← Back to Course Schedule

Lecture 7: Hamiltonian Dynamics and Energy-Conserving Time Integrators

Date: February 12, 2025

Topics: Hamiltonian mechanics, symplectic structure, machine learning Hamiltonians, discrete gradient method


0. Overview

This lecture transitions from learning spatial discretizations (finite difference stencils) to learning time integrators that preserve fundamental physical invariants. We address a critical question: In Monday's lecture, we built generic nonlinear FD stencil fitters — they worked most of the time, but why? Today we'll talk about building in energy conservation exactly.

The key insight is that many physical systems are naturally described as Hamiltonian dynamical systems, where energy (the Hamiltonian \(H\)) is automatically conserved. Standard numerical integration methods (forward Euler, Runge-Kutta) violate this conservation, leading to unphysical energy drift or damping over long time horizons. By designing time integrators that respect the symplectic structure of Hamiltonian systems, we can guarantee discrete energy conservation.

*EXERCISE SET*.
- 1) Name the topics the lecture page lists for this session.
- 2) Set down the lecture page's wording from "This lecture transitions" to "energy conservation exactly.".
- 3) Which standard numerical integration methods does the lecture page say violate energy conservation?
The listing that follows has no connection to the lecture page.

*Dataset entries*.
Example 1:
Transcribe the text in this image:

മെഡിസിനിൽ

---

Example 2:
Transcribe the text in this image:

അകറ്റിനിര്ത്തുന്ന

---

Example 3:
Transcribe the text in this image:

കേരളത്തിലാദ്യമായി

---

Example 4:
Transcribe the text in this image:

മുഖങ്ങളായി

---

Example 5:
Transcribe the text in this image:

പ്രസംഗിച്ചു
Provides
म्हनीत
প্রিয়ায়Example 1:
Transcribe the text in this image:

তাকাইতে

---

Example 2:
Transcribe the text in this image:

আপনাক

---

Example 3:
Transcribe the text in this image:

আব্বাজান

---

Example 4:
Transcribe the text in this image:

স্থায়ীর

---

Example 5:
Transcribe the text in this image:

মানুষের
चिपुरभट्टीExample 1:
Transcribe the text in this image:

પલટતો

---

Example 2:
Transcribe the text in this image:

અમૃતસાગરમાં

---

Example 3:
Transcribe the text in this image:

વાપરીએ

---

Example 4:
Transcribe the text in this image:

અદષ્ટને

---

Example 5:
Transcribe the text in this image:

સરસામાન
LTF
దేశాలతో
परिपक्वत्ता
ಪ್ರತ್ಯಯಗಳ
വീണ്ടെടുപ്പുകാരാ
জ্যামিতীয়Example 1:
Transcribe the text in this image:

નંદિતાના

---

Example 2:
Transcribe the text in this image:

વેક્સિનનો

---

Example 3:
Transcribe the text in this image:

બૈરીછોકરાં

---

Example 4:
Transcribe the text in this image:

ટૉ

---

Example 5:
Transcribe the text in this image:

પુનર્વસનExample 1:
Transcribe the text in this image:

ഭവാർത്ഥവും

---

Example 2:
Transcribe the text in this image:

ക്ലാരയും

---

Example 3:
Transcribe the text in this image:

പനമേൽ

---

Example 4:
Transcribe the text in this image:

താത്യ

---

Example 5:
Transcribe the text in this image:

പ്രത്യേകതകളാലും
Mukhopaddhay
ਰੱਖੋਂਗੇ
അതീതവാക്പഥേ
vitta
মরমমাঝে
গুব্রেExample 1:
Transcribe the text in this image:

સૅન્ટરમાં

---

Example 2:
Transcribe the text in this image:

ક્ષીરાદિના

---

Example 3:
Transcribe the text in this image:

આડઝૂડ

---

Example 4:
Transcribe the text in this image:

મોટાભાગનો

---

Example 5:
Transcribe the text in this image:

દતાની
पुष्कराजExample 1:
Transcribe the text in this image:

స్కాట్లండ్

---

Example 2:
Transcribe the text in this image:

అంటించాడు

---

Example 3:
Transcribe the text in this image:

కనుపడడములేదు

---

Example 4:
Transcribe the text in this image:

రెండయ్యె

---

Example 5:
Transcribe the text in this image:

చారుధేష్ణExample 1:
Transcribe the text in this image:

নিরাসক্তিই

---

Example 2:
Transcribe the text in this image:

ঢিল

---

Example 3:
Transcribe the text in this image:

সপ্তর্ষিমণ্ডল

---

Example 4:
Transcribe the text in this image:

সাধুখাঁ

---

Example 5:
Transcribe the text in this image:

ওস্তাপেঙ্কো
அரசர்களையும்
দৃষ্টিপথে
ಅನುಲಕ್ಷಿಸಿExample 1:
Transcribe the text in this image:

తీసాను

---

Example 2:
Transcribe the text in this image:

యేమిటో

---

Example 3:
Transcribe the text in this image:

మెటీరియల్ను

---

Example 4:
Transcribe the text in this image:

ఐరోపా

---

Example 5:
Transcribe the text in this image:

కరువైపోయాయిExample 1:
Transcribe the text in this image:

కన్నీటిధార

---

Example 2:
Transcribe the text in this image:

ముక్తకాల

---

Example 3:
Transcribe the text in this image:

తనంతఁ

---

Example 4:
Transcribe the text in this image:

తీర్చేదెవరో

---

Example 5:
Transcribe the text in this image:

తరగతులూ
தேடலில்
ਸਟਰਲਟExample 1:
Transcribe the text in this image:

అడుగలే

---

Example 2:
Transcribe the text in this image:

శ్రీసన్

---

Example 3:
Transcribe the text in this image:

*EXERCISE ANSWERS*.
- 1) Hamiltonian mechanics, symplectic structure, machine learning Hamiltonians, discrete gradient method

- 2)
This lecture transitions from learning spatial discretizations (finite difference stencils) to learning time integrators that preserve fundamental physical invariants. We address a critical question: In Monday's lecture, we built generic nonlinear FD stencil fitters — they worked most of the time, but why? Today we'll talk about building in energy conservation exactly.

- 3) Forward Euler and Runge-Kutta.